═════ GIVEN RECORDS ═════

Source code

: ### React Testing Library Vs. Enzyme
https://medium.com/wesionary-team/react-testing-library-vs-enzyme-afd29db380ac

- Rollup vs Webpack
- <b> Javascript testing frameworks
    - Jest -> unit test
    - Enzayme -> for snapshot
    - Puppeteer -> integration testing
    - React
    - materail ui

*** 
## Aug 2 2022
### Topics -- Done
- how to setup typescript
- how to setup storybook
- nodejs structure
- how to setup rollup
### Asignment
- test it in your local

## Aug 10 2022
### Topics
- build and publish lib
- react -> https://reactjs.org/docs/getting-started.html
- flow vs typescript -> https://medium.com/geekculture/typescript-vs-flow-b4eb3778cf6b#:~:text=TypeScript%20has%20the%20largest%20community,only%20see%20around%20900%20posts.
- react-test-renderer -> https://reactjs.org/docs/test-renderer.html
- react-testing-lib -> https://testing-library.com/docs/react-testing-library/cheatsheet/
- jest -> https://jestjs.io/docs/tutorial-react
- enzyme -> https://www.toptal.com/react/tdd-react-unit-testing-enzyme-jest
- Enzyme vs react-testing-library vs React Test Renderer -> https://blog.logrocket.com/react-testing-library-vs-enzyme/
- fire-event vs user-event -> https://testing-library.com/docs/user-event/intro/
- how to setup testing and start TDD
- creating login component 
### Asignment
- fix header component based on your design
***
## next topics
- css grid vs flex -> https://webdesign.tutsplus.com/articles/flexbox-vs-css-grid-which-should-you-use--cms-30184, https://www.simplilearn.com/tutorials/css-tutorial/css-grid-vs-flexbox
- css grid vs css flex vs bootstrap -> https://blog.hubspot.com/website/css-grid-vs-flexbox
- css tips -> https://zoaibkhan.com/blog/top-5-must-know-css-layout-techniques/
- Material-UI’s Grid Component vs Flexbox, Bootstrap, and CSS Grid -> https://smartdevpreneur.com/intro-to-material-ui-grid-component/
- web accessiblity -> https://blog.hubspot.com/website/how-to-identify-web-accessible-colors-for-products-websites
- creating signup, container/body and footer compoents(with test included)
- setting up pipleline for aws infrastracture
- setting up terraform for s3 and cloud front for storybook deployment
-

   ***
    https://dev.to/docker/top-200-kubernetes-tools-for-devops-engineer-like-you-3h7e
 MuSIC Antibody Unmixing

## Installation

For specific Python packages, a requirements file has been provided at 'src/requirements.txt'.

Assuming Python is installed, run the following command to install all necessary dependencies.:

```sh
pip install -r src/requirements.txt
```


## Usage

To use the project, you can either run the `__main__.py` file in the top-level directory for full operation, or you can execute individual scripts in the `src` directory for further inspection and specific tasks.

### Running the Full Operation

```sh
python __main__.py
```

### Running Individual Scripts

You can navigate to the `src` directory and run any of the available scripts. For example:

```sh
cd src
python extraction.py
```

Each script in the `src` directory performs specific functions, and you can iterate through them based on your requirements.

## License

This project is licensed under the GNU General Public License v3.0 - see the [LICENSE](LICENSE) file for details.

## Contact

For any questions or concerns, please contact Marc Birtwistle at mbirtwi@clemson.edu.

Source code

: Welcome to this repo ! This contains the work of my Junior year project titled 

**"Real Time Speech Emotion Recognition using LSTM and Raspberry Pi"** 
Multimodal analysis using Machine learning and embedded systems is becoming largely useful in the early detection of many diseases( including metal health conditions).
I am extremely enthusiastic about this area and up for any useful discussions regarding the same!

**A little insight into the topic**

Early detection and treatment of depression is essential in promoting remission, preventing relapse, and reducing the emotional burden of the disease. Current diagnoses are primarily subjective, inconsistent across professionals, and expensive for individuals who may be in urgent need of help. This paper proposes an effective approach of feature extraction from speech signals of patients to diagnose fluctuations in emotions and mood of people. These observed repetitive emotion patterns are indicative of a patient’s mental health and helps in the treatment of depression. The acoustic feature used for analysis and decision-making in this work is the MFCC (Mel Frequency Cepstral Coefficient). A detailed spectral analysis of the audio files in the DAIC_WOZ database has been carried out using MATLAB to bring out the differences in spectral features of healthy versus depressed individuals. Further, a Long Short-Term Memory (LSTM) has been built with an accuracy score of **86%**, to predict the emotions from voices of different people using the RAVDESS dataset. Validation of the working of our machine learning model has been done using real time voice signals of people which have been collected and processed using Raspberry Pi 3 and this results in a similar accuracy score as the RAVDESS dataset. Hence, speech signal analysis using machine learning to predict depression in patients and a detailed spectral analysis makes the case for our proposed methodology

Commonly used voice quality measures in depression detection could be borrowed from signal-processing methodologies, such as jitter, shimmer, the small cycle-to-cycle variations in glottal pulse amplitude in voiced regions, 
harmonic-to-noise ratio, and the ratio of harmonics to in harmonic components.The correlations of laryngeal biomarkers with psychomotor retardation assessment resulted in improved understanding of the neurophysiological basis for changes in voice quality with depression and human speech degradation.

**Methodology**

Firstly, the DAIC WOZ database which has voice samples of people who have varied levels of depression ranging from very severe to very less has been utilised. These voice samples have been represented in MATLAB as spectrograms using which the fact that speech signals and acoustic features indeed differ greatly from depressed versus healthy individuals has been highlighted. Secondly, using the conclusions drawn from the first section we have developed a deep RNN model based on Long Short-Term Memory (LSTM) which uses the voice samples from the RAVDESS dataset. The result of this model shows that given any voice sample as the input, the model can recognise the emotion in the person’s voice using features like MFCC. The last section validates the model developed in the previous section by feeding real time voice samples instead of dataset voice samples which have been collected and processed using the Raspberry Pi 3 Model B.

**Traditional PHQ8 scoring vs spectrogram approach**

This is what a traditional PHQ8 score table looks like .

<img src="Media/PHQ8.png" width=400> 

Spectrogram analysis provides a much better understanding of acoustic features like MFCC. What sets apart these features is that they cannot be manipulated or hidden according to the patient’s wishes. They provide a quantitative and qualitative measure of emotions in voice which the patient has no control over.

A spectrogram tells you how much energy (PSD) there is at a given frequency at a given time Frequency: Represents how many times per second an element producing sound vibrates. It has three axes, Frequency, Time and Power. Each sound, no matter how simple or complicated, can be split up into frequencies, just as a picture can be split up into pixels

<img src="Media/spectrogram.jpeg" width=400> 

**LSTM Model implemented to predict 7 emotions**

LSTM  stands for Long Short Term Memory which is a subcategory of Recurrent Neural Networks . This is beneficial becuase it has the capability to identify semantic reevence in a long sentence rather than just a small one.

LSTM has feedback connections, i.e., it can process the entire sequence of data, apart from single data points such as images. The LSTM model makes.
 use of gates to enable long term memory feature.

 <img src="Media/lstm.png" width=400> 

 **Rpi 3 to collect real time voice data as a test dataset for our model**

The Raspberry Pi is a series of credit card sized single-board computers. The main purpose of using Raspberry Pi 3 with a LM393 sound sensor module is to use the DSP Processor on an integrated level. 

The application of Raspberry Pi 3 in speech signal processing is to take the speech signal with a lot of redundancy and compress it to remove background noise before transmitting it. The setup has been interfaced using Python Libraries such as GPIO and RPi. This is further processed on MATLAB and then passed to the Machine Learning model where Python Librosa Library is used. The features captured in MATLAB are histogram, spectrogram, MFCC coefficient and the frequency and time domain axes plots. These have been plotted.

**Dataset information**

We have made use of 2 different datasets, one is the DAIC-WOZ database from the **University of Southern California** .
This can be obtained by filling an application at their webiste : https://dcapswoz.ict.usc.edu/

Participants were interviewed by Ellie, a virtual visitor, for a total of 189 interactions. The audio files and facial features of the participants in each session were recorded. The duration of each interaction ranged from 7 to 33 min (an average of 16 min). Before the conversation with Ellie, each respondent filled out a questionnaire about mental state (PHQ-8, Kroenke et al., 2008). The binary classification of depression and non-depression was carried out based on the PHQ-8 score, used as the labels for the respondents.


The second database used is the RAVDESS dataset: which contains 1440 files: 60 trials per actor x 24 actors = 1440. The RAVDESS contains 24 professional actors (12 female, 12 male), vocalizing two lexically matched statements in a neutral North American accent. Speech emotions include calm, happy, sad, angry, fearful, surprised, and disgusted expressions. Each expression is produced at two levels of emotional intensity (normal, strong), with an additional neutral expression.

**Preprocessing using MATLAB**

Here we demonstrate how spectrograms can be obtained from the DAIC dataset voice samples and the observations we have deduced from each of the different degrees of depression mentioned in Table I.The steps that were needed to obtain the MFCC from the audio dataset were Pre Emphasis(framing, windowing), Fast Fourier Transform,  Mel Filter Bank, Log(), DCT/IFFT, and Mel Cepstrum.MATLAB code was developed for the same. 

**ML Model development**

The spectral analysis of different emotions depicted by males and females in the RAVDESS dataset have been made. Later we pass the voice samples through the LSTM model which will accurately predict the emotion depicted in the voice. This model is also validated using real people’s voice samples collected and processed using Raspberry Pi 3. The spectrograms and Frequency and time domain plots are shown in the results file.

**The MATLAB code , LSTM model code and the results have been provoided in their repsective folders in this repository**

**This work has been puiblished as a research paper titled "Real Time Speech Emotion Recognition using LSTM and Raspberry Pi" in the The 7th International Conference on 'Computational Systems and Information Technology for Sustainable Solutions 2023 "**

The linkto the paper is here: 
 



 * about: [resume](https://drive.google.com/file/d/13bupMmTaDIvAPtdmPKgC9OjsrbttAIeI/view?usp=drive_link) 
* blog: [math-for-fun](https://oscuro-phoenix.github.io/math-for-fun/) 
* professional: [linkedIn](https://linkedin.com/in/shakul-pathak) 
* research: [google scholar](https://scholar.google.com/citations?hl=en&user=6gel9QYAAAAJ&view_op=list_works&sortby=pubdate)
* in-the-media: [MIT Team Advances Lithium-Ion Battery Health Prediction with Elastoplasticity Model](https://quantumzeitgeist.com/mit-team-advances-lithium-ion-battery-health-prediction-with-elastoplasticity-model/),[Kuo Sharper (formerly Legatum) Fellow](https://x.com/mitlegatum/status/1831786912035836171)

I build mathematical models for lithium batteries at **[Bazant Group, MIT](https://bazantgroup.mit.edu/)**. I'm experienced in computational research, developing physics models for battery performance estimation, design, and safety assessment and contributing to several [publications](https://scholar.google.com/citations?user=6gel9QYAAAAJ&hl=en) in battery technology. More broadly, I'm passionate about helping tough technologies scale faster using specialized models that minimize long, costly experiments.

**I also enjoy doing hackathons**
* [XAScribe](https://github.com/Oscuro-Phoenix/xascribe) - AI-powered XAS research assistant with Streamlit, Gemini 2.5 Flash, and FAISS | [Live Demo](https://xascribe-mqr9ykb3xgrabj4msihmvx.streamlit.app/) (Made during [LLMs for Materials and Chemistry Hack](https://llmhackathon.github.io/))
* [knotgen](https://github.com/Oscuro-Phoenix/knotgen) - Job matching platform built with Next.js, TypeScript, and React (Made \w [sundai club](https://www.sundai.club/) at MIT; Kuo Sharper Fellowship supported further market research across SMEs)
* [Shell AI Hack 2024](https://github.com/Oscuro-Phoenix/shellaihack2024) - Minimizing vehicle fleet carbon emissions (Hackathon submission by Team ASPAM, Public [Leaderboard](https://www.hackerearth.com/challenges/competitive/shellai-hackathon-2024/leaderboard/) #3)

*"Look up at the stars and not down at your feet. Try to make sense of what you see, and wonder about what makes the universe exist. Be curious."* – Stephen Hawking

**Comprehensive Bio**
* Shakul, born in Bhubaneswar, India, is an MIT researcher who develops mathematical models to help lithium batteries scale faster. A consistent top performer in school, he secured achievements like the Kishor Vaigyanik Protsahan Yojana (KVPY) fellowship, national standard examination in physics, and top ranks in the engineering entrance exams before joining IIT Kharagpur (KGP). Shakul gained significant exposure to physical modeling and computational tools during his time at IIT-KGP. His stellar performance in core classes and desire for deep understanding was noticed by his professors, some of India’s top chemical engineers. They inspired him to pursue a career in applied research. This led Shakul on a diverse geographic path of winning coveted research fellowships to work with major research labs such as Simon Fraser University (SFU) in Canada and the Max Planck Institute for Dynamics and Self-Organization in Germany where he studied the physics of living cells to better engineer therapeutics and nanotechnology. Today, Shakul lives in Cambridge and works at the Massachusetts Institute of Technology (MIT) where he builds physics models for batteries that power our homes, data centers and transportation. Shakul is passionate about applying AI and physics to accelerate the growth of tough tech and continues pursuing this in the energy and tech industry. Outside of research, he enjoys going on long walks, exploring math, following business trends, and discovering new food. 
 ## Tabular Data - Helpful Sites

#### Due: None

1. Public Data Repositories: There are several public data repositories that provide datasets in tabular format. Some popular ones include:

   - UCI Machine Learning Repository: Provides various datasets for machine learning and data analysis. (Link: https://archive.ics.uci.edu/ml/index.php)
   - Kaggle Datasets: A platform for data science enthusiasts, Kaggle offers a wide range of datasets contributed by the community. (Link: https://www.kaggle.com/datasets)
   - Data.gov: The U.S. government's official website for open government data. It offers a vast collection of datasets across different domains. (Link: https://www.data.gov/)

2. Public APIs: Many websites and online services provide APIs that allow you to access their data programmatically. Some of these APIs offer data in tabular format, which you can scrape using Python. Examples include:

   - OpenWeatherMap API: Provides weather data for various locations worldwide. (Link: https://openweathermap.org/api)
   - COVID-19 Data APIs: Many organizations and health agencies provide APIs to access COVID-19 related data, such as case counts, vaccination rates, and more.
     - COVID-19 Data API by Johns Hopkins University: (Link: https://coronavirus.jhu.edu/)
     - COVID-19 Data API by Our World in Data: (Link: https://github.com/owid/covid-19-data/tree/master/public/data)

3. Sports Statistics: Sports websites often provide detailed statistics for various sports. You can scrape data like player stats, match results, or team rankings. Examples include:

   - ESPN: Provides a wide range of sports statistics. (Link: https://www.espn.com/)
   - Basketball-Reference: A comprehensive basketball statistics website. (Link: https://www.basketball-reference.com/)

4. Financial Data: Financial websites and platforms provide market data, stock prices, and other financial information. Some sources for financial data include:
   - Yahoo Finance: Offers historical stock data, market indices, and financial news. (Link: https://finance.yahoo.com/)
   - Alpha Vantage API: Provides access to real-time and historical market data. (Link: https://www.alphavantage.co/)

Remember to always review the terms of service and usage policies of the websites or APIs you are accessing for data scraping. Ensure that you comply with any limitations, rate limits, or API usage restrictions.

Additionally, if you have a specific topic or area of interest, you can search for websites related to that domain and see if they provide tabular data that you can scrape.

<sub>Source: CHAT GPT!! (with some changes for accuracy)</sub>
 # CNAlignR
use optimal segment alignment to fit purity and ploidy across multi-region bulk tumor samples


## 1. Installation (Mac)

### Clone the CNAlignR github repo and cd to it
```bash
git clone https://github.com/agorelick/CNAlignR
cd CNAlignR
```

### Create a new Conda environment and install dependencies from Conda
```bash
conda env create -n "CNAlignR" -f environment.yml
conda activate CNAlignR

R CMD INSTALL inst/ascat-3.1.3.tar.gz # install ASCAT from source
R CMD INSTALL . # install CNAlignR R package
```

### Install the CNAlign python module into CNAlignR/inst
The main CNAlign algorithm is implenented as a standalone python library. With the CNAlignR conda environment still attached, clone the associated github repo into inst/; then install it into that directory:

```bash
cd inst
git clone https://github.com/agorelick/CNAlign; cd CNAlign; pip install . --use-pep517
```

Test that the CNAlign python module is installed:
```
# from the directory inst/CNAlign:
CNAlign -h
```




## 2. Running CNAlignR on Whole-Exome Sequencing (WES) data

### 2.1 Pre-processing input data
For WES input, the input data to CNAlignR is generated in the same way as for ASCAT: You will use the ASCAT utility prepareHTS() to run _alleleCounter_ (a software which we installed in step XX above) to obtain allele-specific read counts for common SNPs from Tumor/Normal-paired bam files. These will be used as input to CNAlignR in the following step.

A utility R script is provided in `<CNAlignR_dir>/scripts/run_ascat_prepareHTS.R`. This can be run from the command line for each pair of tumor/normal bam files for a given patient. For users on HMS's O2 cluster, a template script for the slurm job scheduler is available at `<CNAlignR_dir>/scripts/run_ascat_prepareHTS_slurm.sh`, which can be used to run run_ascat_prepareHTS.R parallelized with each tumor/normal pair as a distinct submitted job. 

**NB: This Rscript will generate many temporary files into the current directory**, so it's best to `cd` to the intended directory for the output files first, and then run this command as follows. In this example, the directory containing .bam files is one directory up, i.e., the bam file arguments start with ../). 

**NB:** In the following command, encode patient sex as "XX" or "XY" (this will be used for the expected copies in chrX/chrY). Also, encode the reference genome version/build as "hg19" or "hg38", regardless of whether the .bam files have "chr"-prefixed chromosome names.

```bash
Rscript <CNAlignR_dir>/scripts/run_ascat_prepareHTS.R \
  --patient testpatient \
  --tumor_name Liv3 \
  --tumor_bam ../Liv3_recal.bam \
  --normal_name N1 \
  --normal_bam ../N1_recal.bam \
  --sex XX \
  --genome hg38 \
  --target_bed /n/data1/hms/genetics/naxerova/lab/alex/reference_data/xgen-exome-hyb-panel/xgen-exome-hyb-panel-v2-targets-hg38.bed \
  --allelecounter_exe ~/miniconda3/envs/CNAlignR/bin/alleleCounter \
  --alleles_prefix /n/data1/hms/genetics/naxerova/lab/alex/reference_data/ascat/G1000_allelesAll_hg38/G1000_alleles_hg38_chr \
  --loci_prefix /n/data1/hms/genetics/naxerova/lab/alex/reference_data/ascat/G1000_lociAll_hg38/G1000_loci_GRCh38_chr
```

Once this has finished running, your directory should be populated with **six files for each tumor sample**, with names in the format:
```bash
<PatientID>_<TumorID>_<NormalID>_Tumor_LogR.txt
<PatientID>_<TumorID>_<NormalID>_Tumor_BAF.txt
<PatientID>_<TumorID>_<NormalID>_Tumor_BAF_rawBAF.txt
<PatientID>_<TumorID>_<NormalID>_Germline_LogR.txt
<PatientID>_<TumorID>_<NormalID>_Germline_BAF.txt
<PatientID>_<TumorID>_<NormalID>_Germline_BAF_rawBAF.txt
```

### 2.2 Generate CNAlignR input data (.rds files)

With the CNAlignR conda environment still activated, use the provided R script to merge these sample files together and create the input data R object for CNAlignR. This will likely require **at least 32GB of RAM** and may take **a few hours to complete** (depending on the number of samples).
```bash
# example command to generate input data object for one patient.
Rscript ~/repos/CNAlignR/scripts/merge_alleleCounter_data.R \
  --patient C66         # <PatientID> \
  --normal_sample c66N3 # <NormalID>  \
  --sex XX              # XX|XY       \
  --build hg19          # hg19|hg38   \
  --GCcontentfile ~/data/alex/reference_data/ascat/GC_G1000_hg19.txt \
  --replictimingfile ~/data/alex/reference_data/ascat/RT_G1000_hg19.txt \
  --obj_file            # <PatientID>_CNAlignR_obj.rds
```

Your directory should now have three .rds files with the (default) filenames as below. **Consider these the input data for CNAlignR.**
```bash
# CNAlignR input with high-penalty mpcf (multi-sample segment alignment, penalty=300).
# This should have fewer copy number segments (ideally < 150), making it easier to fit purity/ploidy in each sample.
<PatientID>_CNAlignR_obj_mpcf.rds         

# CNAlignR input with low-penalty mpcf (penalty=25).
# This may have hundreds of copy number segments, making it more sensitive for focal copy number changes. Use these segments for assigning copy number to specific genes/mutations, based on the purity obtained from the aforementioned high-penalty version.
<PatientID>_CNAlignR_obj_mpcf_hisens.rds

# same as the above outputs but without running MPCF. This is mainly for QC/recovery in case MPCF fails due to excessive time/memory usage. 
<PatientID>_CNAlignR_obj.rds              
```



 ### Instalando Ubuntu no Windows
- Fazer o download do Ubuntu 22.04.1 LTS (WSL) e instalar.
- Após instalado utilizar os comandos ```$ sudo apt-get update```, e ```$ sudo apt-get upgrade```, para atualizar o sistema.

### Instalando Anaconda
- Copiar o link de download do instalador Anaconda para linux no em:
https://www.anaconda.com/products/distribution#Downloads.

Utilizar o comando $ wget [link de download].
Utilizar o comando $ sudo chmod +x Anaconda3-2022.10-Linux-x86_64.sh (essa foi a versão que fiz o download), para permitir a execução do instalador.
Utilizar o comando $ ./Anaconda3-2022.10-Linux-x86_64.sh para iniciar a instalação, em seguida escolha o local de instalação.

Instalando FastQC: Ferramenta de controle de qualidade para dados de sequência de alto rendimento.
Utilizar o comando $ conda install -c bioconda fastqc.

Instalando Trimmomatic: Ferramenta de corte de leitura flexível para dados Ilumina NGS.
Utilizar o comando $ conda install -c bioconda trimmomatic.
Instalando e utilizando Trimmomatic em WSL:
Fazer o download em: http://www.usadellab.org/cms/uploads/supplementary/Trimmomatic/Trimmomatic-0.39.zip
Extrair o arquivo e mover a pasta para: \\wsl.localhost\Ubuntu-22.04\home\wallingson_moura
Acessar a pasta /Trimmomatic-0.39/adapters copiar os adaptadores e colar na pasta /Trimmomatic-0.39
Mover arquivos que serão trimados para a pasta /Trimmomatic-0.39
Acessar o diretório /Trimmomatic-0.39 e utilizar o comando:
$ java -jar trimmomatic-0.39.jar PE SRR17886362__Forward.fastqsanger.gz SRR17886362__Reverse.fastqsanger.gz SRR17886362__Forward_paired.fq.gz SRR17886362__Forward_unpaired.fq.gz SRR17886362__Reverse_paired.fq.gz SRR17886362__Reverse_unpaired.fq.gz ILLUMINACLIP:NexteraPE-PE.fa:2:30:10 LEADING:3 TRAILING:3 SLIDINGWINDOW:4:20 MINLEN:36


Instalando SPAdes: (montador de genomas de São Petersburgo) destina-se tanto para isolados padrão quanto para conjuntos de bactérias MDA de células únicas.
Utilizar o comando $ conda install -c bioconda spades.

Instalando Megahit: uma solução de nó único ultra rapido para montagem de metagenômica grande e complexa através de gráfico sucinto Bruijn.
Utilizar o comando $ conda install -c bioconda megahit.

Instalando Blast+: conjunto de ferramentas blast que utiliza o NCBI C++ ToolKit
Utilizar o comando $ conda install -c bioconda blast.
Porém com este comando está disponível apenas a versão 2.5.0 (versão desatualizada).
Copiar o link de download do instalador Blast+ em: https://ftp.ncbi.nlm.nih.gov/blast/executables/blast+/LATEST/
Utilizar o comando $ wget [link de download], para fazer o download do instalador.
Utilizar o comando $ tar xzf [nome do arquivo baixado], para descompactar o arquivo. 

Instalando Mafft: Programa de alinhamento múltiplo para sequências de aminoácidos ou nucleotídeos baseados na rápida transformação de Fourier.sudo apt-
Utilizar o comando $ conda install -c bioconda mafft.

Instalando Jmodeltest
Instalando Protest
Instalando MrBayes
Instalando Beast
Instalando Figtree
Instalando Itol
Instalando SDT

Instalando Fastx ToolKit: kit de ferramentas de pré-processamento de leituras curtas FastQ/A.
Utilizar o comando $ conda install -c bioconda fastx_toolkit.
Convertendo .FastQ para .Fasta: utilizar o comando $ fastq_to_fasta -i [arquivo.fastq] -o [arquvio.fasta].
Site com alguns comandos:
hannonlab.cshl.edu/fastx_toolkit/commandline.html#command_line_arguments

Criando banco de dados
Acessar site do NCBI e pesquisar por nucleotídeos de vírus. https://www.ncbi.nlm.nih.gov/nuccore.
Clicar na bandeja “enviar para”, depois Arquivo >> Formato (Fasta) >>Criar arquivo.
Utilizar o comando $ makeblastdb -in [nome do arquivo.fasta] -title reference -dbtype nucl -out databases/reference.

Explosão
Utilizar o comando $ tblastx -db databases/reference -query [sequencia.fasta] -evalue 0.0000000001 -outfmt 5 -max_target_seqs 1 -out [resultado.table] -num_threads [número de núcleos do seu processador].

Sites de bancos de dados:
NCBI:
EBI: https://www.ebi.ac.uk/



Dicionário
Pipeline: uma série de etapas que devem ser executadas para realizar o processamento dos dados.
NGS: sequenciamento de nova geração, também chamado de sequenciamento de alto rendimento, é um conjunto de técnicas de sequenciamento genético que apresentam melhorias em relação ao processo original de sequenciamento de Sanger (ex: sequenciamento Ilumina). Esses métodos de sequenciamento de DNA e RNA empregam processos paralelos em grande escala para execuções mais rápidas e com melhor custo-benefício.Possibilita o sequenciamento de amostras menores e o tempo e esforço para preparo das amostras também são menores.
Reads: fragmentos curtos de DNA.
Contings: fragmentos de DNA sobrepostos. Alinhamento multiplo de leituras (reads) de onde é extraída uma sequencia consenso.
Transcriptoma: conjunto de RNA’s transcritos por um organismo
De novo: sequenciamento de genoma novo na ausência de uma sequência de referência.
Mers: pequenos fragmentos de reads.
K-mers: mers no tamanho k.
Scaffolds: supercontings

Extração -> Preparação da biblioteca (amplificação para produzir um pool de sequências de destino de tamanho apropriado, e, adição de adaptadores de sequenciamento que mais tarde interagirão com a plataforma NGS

═════

Wherever a line in the data above holds the word "sports", copy that line.

3. Sports Statistics: Sports websites often provide detailed statistics for various sports. You can scrape data like player stats, match results, or team rankings. Examples include:
   - ESPN: Provides a wide range of sports statistics. (Link: https://www.espn.com/)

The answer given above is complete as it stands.